Short moments later, Carey slid into the driver's seat, brought the powerful engine to life, and deftly wheeled the car out into traffic.
Molly glanced around the beautiful hand-crafted interior, its walnut dash panels waxed to a soft luster, the smell of leather mingling with Carey's faintly woodsy cologne. “This must be yours. They don't rent these in town do they?”
Carey shrugged, intent on the driver ahead of him, whose left signal was flashing while he exited right onto the freeway entrance. Downshifting around the slow-moving car, he replied with his familiar reticence, “It's mine I think… You'd have to ask Allen.”
“You don't know if it's your car?” She was vaguely offended by his casual admission.
“Look, Honeybear,” Carey replied, glancing over at her briefly, his dark eyes reflective, “I hear the warning whistles of temper. I wish I could give you the right answer, but I own several production companies and corporations. I can't personally keep track of everything and still devote the time I want to making movies. Allen directs all those things for me so I can concentrate on the films.”
“Will he be taking care of me, as well?” She shouldn't have said that; she should have waited for a calm period after dinner when they were sipping liqueurs. But then, she'd never had much restraint.
“Of course not,” he said cordially.
“And I'd appreciate someone telling me when Phoenix Limited decides to pay my bills.” She sounded like a petulant child, but his extreme tranquillity was provoking her. I'm paying you back every penny.”
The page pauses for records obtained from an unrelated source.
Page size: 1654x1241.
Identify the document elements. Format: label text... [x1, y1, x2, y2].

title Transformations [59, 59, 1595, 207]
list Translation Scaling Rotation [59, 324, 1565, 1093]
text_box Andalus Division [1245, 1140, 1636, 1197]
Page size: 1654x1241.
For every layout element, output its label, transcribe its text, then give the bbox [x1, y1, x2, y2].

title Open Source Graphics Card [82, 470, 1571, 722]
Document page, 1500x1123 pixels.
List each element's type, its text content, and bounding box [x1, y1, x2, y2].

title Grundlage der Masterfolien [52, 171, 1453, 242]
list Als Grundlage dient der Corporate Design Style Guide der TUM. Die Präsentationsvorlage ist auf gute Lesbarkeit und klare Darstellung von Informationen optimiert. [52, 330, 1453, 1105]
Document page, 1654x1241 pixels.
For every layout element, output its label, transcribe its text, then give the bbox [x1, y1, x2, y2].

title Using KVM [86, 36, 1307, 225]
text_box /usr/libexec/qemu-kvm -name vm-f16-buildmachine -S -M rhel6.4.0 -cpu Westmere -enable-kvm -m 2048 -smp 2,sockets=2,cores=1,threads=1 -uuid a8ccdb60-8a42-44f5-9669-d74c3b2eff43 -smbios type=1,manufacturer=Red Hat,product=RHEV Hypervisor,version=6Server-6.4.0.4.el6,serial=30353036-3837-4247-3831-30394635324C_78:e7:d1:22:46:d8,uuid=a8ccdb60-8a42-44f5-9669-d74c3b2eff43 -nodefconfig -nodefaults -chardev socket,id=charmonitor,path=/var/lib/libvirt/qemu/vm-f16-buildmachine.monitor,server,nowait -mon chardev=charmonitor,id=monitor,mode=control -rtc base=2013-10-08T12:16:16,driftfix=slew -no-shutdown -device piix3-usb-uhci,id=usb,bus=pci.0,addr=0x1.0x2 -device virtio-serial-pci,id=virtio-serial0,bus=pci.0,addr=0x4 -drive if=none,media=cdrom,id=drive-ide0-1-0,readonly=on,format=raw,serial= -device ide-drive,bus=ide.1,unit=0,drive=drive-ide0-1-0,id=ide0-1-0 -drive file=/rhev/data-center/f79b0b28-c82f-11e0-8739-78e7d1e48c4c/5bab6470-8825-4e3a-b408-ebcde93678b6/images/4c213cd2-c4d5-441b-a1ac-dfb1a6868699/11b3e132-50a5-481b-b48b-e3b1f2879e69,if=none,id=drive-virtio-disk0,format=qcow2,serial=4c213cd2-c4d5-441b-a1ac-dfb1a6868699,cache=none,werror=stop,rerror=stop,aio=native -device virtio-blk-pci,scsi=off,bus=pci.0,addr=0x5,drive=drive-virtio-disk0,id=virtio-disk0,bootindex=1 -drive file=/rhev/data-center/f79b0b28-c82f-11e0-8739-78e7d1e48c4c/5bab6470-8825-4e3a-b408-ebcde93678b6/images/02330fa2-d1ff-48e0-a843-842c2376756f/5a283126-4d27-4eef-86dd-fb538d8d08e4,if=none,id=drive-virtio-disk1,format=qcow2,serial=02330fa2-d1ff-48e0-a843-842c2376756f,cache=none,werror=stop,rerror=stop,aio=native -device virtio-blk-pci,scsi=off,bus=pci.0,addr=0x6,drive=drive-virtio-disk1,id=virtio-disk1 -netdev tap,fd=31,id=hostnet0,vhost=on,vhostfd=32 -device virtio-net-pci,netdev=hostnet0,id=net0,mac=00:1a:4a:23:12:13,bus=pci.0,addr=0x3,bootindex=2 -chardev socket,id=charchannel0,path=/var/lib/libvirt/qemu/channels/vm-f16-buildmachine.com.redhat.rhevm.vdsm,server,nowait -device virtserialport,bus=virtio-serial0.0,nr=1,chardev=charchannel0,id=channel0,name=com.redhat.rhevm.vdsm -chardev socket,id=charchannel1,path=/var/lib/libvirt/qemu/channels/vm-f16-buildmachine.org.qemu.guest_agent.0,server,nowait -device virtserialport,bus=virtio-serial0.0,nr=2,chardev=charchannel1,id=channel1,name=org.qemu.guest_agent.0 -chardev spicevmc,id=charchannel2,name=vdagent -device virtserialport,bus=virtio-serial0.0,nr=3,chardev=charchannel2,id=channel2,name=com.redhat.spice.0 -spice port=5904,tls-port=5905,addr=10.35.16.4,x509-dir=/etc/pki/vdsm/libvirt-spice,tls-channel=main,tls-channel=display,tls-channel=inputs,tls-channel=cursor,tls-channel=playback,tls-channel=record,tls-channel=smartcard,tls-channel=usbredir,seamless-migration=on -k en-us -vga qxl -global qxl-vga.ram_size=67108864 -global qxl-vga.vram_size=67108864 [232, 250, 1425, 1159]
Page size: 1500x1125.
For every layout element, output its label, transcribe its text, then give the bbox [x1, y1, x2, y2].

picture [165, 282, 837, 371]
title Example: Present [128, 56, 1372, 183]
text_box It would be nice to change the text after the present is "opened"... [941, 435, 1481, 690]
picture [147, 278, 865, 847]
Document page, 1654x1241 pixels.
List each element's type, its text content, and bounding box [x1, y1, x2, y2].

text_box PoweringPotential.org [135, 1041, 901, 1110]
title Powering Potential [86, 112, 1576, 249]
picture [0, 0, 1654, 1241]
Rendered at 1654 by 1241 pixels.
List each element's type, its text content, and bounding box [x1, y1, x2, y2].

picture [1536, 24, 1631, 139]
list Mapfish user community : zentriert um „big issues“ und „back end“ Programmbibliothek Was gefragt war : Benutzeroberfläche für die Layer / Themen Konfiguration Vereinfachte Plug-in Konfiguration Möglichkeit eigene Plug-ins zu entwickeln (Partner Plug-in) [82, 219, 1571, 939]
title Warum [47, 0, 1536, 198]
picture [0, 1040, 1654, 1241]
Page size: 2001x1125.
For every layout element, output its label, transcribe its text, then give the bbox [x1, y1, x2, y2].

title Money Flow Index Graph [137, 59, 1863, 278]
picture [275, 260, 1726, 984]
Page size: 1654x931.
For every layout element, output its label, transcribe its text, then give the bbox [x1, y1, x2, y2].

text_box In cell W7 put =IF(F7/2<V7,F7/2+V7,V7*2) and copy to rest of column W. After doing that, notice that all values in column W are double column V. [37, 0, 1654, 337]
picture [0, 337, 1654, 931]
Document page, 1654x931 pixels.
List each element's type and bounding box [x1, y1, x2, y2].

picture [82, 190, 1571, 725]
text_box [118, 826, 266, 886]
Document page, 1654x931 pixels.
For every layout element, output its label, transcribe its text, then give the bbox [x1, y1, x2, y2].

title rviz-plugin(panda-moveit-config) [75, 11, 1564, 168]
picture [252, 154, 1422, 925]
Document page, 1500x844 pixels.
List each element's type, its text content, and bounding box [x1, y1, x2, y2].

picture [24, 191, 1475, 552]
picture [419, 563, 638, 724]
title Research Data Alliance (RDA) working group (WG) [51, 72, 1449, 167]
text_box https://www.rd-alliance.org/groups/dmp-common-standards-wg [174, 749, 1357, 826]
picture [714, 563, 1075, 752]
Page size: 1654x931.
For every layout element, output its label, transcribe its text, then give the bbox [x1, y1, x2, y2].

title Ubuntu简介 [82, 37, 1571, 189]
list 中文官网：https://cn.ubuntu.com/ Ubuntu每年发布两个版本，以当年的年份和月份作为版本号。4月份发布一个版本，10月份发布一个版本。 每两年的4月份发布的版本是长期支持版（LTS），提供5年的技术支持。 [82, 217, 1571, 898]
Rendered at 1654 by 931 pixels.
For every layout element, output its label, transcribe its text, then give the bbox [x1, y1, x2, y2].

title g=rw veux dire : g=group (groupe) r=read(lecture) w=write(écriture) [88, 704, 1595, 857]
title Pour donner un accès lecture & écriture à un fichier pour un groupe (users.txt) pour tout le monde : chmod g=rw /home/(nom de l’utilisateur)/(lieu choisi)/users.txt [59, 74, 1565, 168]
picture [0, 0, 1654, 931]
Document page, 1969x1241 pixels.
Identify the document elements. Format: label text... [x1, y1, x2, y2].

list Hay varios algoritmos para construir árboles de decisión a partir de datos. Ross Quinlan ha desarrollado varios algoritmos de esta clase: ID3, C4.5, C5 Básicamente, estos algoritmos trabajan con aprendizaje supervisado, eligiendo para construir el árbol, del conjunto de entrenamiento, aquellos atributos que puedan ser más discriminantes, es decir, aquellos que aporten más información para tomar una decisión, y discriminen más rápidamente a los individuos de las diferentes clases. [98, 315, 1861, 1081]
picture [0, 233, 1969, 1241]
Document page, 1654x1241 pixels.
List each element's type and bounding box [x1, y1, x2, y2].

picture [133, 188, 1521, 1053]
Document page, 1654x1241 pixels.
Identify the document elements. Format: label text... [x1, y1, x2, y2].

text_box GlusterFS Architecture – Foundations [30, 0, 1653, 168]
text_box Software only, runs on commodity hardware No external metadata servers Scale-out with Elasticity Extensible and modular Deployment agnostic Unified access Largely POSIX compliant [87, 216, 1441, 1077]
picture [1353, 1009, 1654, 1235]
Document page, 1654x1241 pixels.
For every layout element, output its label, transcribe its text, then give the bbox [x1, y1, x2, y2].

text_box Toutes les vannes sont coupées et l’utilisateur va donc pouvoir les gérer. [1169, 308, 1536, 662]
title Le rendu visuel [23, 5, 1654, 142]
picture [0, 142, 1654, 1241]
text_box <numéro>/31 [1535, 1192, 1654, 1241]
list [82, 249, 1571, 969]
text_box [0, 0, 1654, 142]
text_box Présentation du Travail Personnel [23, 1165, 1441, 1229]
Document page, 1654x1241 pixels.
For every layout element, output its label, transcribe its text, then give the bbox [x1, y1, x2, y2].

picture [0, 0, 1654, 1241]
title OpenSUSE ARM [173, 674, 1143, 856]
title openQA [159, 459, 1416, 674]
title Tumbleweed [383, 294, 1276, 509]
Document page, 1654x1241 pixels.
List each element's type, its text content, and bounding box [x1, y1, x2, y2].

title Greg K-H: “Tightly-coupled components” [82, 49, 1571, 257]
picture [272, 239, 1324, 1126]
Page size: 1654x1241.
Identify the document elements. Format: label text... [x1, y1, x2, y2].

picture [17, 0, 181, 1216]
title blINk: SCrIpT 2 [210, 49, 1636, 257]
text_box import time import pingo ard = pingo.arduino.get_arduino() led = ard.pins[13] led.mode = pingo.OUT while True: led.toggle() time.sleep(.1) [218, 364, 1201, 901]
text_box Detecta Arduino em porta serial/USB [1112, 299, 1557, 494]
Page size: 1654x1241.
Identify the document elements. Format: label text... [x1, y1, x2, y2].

“Suit yourself, Honeybear.”
There. That same placid tone as though he were dealing with a child. And no acknowledgment of the two hundred thousand dollars he'd paid on her note. Although, she thought, nettled by his calm, two hundred thou was probably pocket change for him. “I mean it, Carey.” She didn't want to hear another word in that condescending tone of his; she didn't want someone taking care of her. “I want to run my own life!”